**Task objective:**
Restate every record word for word, without the pictures.

(Records from a data source)
=== Begin Enclosure ===
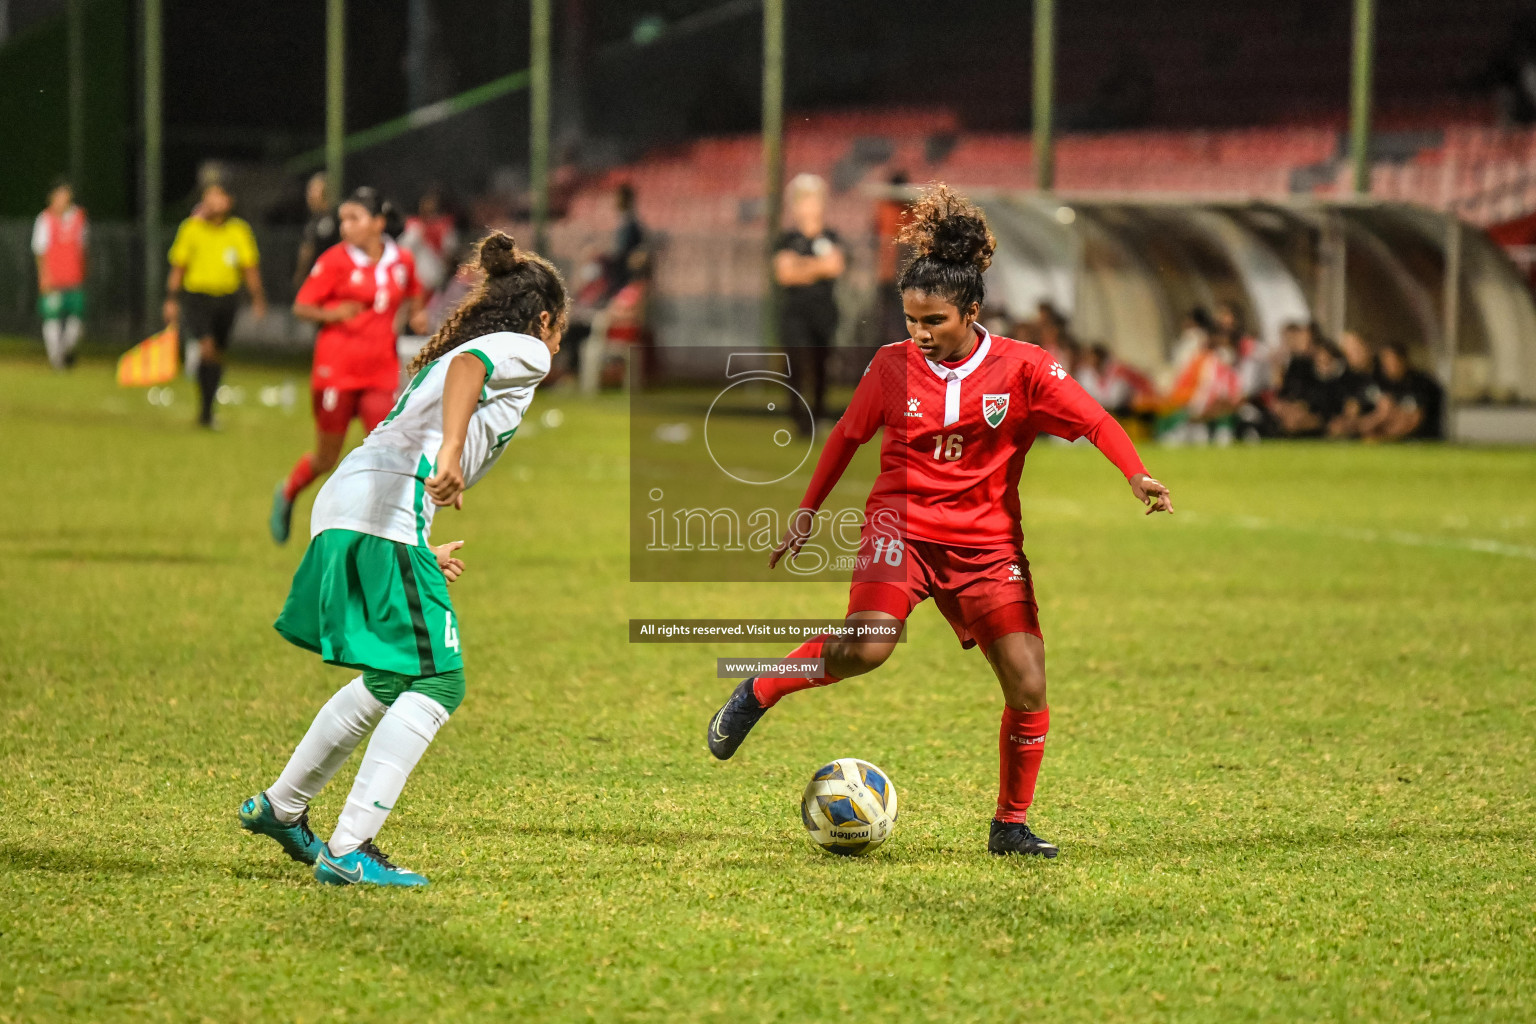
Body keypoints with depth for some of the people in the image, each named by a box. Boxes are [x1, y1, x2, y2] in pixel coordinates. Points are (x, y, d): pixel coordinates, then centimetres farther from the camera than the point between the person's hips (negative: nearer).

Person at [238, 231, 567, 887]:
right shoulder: (526, 351, 7)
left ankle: (279, 807, 35)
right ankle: (348, 851, -17)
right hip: (387, 517, -9)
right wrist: (451, 451, -33)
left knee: (393, 681, 24)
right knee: (436, 683, -9)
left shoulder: (440, 358, 32)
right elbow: (469, 365, -16)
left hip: (341, 511, 9)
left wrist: (420, 555, 48)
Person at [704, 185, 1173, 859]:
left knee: (1028, 684, -7)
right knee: (868, 646, -29)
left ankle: (1011, 825, 10)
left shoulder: (1023, 368, -5)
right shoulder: (892, 367, -1)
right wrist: (808, 510, 18)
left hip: (987, 543, 1)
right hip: (903, 526, -1)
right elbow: (847, 437, 14)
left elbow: (1094, 421, -11)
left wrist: (1137, 477, -28)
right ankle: (759, 693, -4)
=== End Enclosure ===
**Response below:**
Body keypoints with depth for some of the people in the image, each named by a box. Boxes are [x1, y1, x2, y2] in pixel coordinates. Points are (x, y, d): pixel coordinates, then centimetres farther from the camera than the point between the person's hips (negative: nearer).

Person at [238, 231, 567, 887]:
right shoulder: (526, 351, 7)
left ankle: (279, 807, 35)
right ankle: (348, 851, -17)
right hip: (387, 517, -9)
right wrist: (451, 451, -33)
left knee: (393, 681, 24)
right knee: (436, 683, -9)
left shoulder: (440, 358, 32)
right elbow: (469, 365, -16)
left hip: (341, 511, 9)
left wrist: (420, 555, 48)
Person at [704, 185, 1173, 859]:
left knee: (1028, 684, -7)
right knee: (868, 646, -29)
left ankle: (1011, 825, 10)
left shoulder: (1023, 368, -5)
right shoulder: (892, 367, -1)
right wrist: (808, 510, 18)
left hip: (987, 543, 1)
right hip: (903, 526, -1)
right elbow: (847, 437, 14)
left elbow: (1094, 421, -11)
left wrist: (1137, 477, -28)
right ankle: (759, 693, -4)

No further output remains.